§ **Your objective**: Can you copy the text of every item below word for word and character for character, dropping the lines that only mark a picture?

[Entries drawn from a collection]
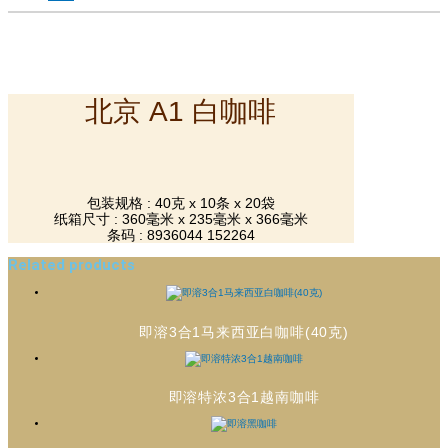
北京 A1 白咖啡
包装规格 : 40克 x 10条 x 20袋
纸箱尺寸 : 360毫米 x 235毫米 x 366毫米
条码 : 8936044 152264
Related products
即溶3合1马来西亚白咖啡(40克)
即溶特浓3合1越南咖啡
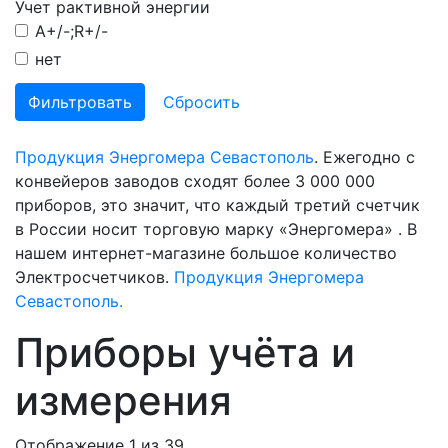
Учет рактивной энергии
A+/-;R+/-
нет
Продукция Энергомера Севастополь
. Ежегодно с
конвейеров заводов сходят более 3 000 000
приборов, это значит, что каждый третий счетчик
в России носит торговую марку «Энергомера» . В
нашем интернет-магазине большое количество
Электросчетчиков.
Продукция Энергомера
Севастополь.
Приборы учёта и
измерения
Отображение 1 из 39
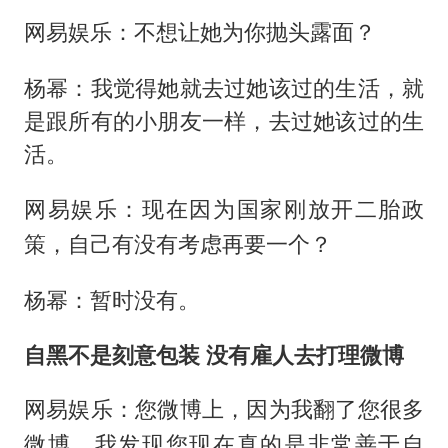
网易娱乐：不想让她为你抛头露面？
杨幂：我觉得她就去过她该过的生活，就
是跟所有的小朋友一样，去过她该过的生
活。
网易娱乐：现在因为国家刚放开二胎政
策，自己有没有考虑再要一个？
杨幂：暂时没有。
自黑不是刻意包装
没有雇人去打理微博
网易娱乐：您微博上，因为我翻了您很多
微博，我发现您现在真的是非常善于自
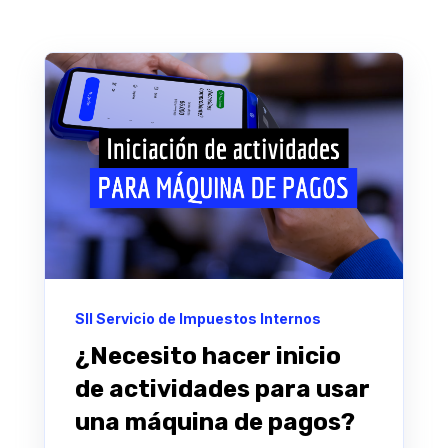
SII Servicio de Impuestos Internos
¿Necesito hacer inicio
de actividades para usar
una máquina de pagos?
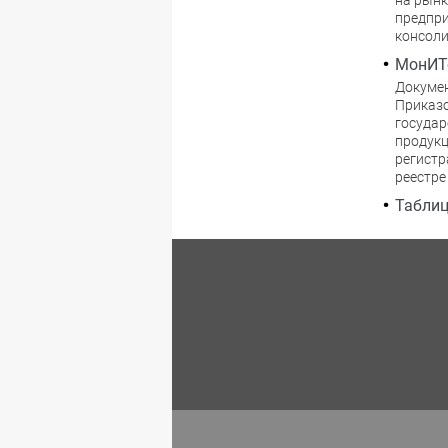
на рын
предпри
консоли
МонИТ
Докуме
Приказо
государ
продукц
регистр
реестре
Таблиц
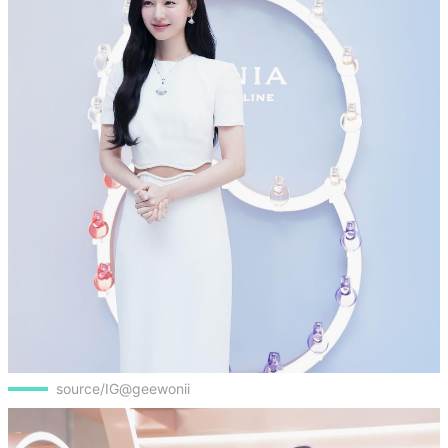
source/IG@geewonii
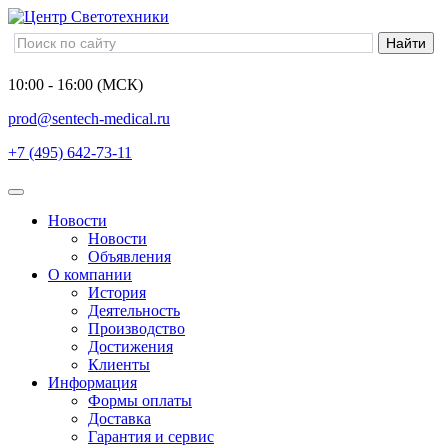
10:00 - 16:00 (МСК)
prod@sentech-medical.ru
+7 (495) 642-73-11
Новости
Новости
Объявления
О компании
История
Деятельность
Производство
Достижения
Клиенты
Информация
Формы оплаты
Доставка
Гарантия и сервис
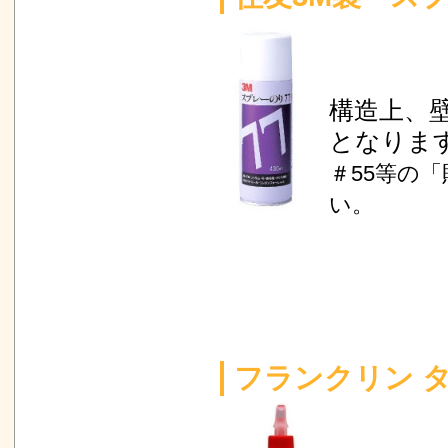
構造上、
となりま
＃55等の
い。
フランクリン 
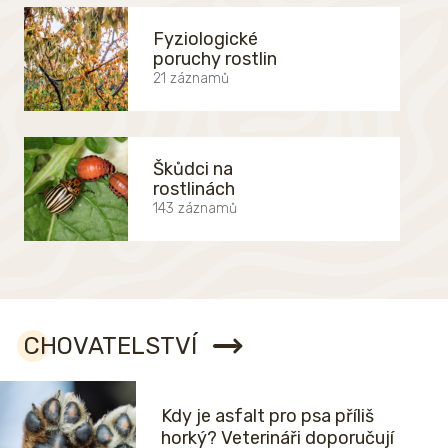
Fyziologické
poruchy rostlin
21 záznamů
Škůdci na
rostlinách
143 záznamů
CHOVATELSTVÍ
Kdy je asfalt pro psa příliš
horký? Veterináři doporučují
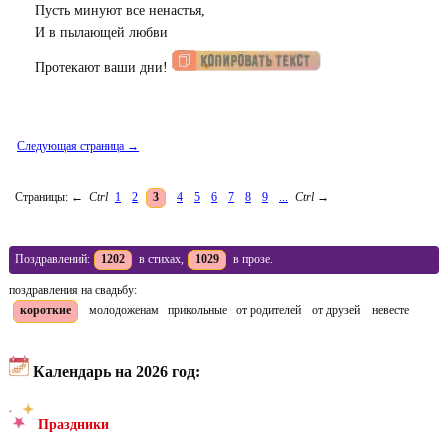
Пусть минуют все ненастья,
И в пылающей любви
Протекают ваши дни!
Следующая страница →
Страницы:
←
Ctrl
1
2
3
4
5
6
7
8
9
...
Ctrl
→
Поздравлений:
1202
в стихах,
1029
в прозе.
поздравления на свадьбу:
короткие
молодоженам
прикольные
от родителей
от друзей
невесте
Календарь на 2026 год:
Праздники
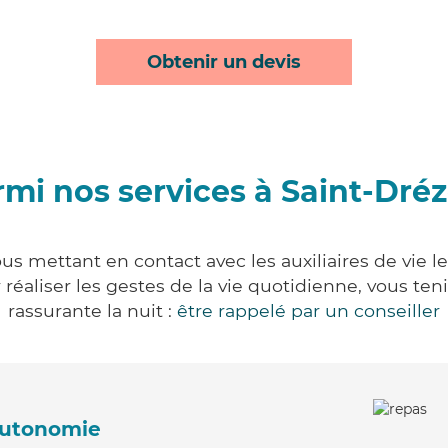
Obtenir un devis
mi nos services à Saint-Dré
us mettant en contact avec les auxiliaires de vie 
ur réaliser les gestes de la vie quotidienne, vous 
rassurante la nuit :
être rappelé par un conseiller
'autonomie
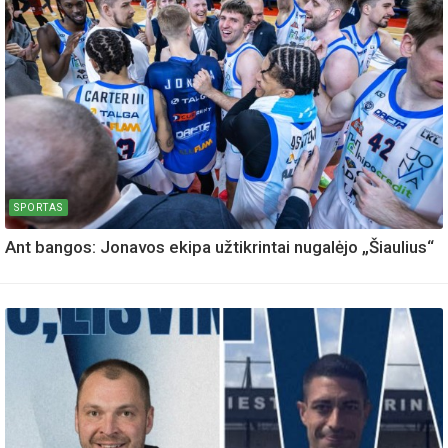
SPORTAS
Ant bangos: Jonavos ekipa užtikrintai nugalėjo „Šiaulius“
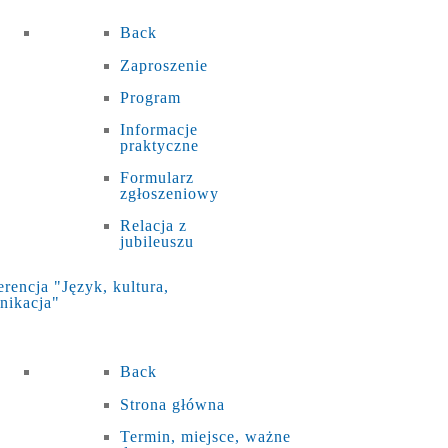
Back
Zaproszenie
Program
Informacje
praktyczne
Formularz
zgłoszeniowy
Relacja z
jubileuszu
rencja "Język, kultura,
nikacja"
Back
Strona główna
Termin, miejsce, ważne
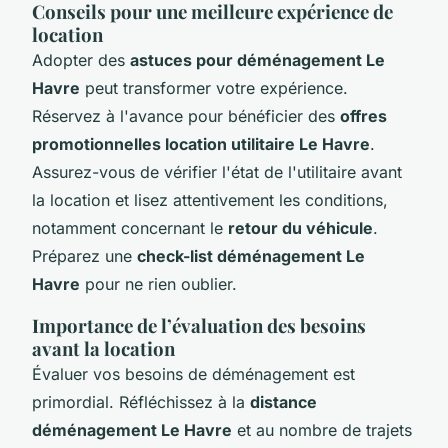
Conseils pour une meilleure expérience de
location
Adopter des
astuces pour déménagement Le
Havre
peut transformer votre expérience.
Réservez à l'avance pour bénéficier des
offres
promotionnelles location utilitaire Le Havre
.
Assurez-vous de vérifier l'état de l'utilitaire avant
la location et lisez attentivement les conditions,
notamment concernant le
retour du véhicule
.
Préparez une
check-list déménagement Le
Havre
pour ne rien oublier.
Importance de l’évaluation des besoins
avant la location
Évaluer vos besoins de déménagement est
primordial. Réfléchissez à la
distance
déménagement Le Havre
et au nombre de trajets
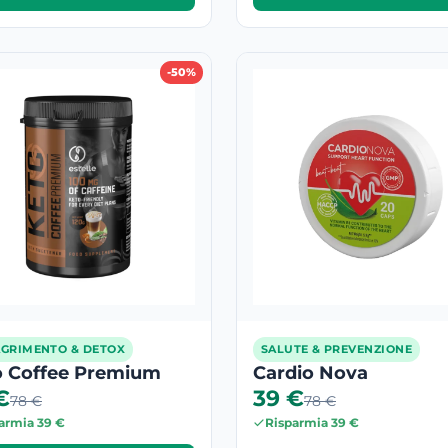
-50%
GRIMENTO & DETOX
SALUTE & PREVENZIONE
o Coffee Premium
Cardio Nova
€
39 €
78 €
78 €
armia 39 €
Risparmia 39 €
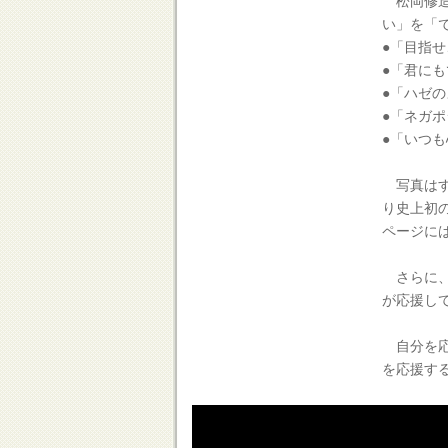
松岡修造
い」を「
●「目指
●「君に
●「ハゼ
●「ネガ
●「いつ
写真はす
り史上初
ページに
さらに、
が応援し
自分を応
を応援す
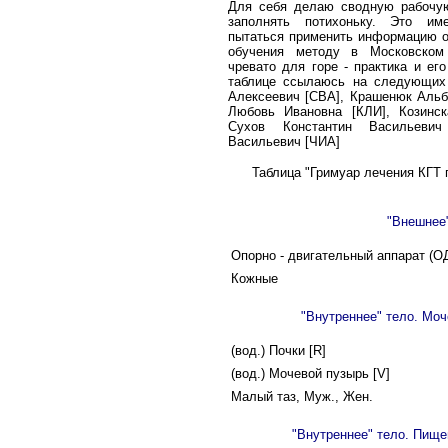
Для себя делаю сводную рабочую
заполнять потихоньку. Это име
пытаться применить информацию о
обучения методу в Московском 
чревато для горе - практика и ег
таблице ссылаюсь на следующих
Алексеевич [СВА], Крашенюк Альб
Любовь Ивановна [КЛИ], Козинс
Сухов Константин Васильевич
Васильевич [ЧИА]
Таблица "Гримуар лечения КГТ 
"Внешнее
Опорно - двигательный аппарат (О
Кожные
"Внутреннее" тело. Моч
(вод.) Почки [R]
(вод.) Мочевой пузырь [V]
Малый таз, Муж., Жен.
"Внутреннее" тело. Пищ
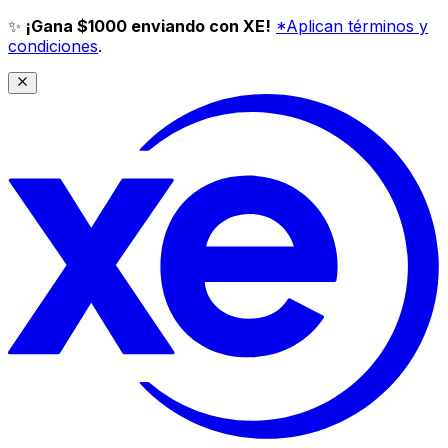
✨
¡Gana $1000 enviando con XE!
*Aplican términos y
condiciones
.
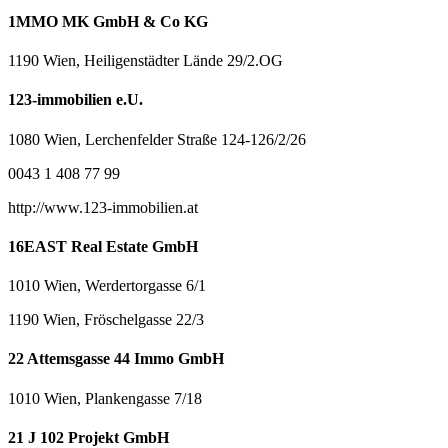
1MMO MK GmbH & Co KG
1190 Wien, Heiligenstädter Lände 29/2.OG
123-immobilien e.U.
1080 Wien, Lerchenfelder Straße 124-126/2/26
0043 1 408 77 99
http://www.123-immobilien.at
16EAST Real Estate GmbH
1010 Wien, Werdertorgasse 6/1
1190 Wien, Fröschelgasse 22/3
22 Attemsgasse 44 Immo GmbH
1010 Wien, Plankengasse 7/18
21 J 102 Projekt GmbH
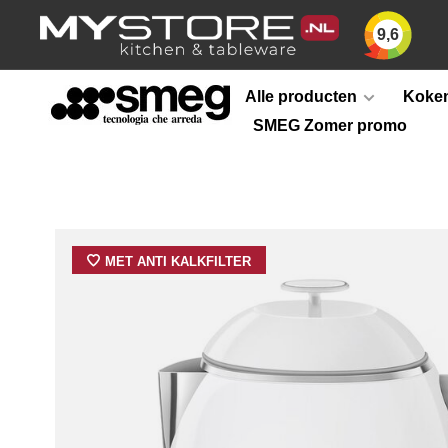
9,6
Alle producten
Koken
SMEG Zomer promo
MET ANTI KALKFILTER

§ **Output for this exercise**:
北京 A1 白咖啡
包装规格 : 40克 x 10条 x 20袋
纸箱尺寸 : 360毫米 x 235毫米 x 366毫米
条码 : 8936044 152264
Related products
即溶3合1马来西亚白咖啡(40克)
即溶特浓3合1越南咖啡
Учет рактивной энергии
A+/-;R+/-
нет
Продукция Энергомера Севастополь
. Ежегодно с
конвейеров заводов сходят более 3 000 000
приборов, это значит, что каждый третий счетчик
в России носит торговую марку «Энергомера» . В
нашем интернет-магазине большое количество
Электросчетчиков.
Продукция Энергомера
Севастополь.
Приборы учёта и
измерения
Отображение 1 из 39
网易娱乐：不想让她为你抛头露面？
杨幂：我觉得她就去过她该过的生活，就
是跟所有的小朋友一样，去过她该过的生
活。
网易娱乐：现在因为国家刚放开二胎政
策，自己有没有考虑再要一个？
杨幂：暂时没有。
自黑不是刻意包装
没有雇人去打理微博
网易娱乐：您微博上，因为我翻了您很多
微博，我发现您现在真的是非常善于自
SII Servicio de Impuestos Internos
¿Necesito hacer inicio
de actividades para usar
una máquina de pagos?
на рын
предпри
консоли
МонИТ
Докуме
Приказо
государ
продукц
регистр
реестре
Таблиц
source/IG@geewonii
10:00 - 16:00 (МСК)
prod@sentech-medical.ru
+7 (495) 642-73-11
Новости
Новости
Объявления
О компании
История
Деятельность
Производство
Достижения
Клиенты
Информация
Формы оплаты
Доставка
Гарантия и сервис
構造上、
となりま
＃55等の
い。
フランクリン 
Fyziologické
poruchy rostlin
21 záznamů
Škůdci na
rostlinách
143 záznamů
CHOVATELSTVÍ
Kdy je asfalt pro psa příliš
horký? Veterináři doporučují
Пусть минуют все ненастья,
И в пылающей любви
Протекают ваши дни!
Следующая страница →
Страницы:
←
Ctrl
1
2
3
4
5
6
7
8
9
...
Ctrl
→
Поздравлений:
1202
в стихах,
1029
в прозе.
поздравления на свадьбу:
короткие
молодоженам
прикольные
от родителей
от друзей
невесте
Календарь на 2026 год:
Праздники
Obtenir un devis
mi nos services à Saint-Dré
us mettant en contact avec les auxiliaires de vie 
ur réaliser les gestes de la vie quotidienne, vous 
rassurante la nuit :
être rappelé par un conseiller
'autonomie
SPORTAS
Ant bangos: Jonavos ekipa užtikrintai nugalėjo „Šiaulius“
Back
Zaproszenie
Program
Informacje
praktyczne
Formularz
zgłoszeniowy
Relacja z
jubileuszu
rencja "Język, kultura,
nikacja"
Back
Strona główna
Termin, miejsce, ważne
Conseils pour une meilleure expérience de
location
Adopter des
astuces pour déménagement Le
Havre
peut transformer votre expérience.
Réservez à l'avance pour bénéficier des
offres
promotionnelles location utilitaire Le Havre
.
Assurez-vous de vérifier l'état de l'utilitaire avant
la location et lisez attentivement les conditions,
notamment concernant le
retour du véhicule
.
Préparez une
check-list déménagement Le
Havre
pour ne rien oublier.
Importance de l’évaluation des besoins
avant la location
Évaluer vos besoins de déménagement est
primordial. Réfléchissez à la
distance
déménagement Le Havre
et au nombre de trajets
-50%
GRIMENTO & DETOX
SALUTE & PREVENZIONE
o Coffee Premium
Cardio Nova
€
39 €
78 €
78 €
armia 39 €
Risparmia 39 €
松岡修造
い」を「
●「目指
●「君に
●「ハゼ
●「ネガ
●「いつ
写真はす
り史上初
ページに
さらに、
が応援し
自分を応
を応援す
Для себя делаю сводную рабочую
заполнять потихоньку. Это име
пытаться применить информацию о
обучения методу в Московском 
чревато для горе - практика и ег
таблице ссылаюсь на следующих
Алексеевич [СВА], Крашенюк Альб
Любовь Ивановна [КЛИ], Козинс
Сухов Константин Васильевич
Васильевич [ЧИА]
Таблица "Гримуар лечения КГТ 
"Внешнее
Опорно - двигательный аппарат (О
Кожные
"Внутреннее" тело. Моч
(вод.) Почки [R]
(вод.) Мочевой пузырь [V]
Малый таз, Муж., Жен.
"Внутреннее" тело. Пищ
✨
¡Gana $1000 enviando con XE!
*Aplican términos y
condiciones
.
1MMO MK GmbH & Co KG
1190 Wien, Heiligenstädter Lände 29/2.OG
123-immobilien e.U.
1080 Wien, Lerchenfelder Straße 124-126/2/26
0043 1 408 77 99
http://www.123-immobilien.at
16EAST Real Estate GmbH
1010 Wien, Werdertorgasse 6/1
1190 Wien, Fröschelgasse 22/3
22 Attemsgasse 44 Immo GmbH
1010 Wien, Plankengasse 7/18
21 J 102 Projekt GmbH
9,6
Alle producten
Koken
SMEG Zomer promo
MET ANTI KALKFILTER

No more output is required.